Progress on poverty
Economic statistics bemuse and baffle in equal measure. What matters is the human effect, and in that regard nothing matters more than the reduction of poverty. On that, there has been progress but far from enough. According to the World Bank, the proportion of the world's population living on $1 a day or less was 22% in 1993, or 1.2 billion people. By 2001, the proportion had fallen to 17.8%, or just over a billion people. Detractors wave even this aside by saying it is “just Asia”. Well, it is true that Africa is the continent that has tragically had regress, not progress, because of war, the ravages of disease, and decisions by too many governing elites to stick to kleptocracy. But given that “just Asia” takes in half the world's population, we should still be encouraged by what has happened. Martin Ravallion, a poverty expert at the World Bank, estimates that if present trends persist the number living on less than $1 a day will have dropped to a little over 620m by 2015, or about 9% of world population.
But will they persist? Plenty of people would like to stop them, even some who think they care about poverty. In much of the rich world, globalisation is seen as a threat, to jobs, incomes and the environment. On jobs at least, the facts suggest the opposite: unemployment in the OECD countries in 1993 was 7.8% of the workforce; on the latest figures it is 6.3%. What has occurred, though, is an increase in inequality within the rich countries. The huge expansion of the global labour force represented by the liberalisation of China and India has held down the incomes of the unskilled in all countries; the spread of information technology has had the same effect. The politics of that inequality is finding expression in the rise of economic nationalism in Europe and America.
Protectionism is always a danger and always will be: those who lose out from competition make louder noises about it than the more dispersed, albeit larger groups who gain.
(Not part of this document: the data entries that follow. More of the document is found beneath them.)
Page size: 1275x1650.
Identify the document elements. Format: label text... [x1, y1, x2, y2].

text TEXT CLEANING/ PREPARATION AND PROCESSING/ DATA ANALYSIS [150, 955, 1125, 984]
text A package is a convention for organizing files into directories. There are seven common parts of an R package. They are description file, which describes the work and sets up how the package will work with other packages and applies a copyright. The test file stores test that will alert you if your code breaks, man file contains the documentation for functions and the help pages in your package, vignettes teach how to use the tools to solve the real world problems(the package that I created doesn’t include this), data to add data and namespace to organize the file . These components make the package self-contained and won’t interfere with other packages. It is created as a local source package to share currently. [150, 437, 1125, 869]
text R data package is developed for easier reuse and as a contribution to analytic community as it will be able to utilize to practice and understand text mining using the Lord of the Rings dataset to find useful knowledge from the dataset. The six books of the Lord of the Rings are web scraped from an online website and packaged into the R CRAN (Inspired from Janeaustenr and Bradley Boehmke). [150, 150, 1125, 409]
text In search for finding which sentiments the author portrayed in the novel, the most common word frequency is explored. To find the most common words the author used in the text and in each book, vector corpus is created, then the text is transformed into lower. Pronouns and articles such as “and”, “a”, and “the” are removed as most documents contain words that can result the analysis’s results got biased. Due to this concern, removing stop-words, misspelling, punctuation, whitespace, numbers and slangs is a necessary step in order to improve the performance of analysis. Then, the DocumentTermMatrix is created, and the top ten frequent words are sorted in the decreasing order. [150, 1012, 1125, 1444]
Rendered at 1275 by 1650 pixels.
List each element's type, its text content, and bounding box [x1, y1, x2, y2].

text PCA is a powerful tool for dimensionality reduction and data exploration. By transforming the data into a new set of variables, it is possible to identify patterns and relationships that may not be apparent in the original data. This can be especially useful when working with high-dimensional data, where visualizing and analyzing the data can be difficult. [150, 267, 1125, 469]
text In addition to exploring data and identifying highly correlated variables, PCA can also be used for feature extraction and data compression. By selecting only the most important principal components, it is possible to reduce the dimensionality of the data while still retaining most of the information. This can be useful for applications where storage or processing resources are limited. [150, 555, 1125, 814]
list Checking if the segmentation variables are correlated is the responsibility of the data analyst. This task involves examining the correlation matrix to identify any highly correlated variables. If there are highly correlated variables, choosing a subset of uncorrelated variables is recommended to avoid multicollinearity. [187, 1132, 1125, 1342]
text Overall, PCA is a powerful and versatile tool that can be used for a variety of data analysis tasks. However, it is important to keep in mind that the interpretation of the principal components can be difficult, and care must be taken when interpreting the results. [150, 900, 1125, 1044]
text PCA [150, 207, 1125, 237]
It will feature strongly in America's congressional elections in November, it already lies behind the roadblocks being laid in Europe and America against foreign takeovers, and is even being expressed in China itself (see article). Deplorable though all such protectionist lobbying is, however, it does not currently pose a serious threat to globalisation. The economic forces in favour of liberalisation remain strong. The most serious threats lie in the murkier world of international politics.